I’ll leave no stone unturned, no question unanswered. Nothing will be “too obvious to answer”—a mistake that experienced chefs on the internet sometimes make. Let’s start with what is certainly the most obvious element of a tomato sauce: the tomatoes. I always use some subset of these 4 tomato products in my tomato sauces, prepared in the Italian tradition: Roma tomatoes, on-the-vine tomatoes, cherry or grape tomatoes, and San Marzano tomatoes. Roma and vine tomatoes are best in the summer. Cherry or grape tomatoes, which are much smaller, stay good longer. San Marzano tomatoes, grown in peak season then preserved and packed, are also always an excellent option, though, since they must be grown in a protected area of Italy (in the same way the French are particular about what you can call “real champagne”), they are certainly the most expensive option.
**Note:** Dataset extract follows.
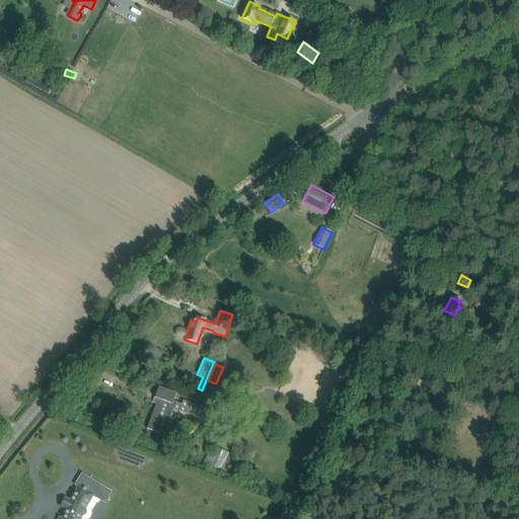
[(201,396),(208,399),(214,384),(207,381),(201,396)]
I remember that when we stayed at his place in the summer (winter, technically, in the southern hemisphere) in 2007, one of my granduncles, the most recent link our family has to Italy, spent hours marking a little x at each tomato’s top and bottom poles, dropping the tomato in boiling water, letting the skin loosen, pulling it off, and then shocking it in ice water—before cooking it in the sauce in earnest for several hours. If you want to be as thorough as he was when he made that sauce, you absolutely can follow his lead. But if you don’t have the time or energy to undergo such a labor-intensive process, you can absolutely produce a stunning sauce omitting this step.

How many tomatoes you use depends on a variety of factors largely reducible to only one: personal taste. In general, I like 5 tomatoes per pound of pasta. This can vary depending on whether I have more fleshy vegetables (bell peppers), the juiciness of the tomatoes, or precisely what sauce I’m making. I very rarely deliberately use only tomatoes in my sauces; even by adding bell peppers (usually 5:2 or 6:2, tomatoes: bell peppers), the sauce remains very tomato-forward.

Among Italians, the texture of a proper tomato-based sauce is always one of the hottest culinary debates. If I’m making a sauce destined to be served with pasta, then I keep it fairly chunky, using a food processor. But if I’m making a tomato sauce that will be combined with cream (as in the recipe I posted for Stroganoff), then I make the sauce as creamy as possible by using a blender instead.

We rarely have carrots or celery at home, so I can rarely ever make a complete “sofrito,” but I would strongly recommend very finely mincing—almost to a paste—carrots, onions, celery (the classic French mirepoix) and garlic. I normally only have regular access to onions and garlic, but whatever you have, dice it, and sweat it out (cook off the internal moisture without much color) before adding tomatoes and peppers that have been blended to your desired consistency. When the blended tomatoes hit the pan, season everything with dried oregano, dried basil, and freshly ground black pepper, but wait until the sauce has reached its final volume before seasoning it with salt.

Keep an eye on your tomato sauce to prevent it from burning and add water as necessary. Cook, uncovered at a low simmer for at least 45 minutes and up to 3 hours.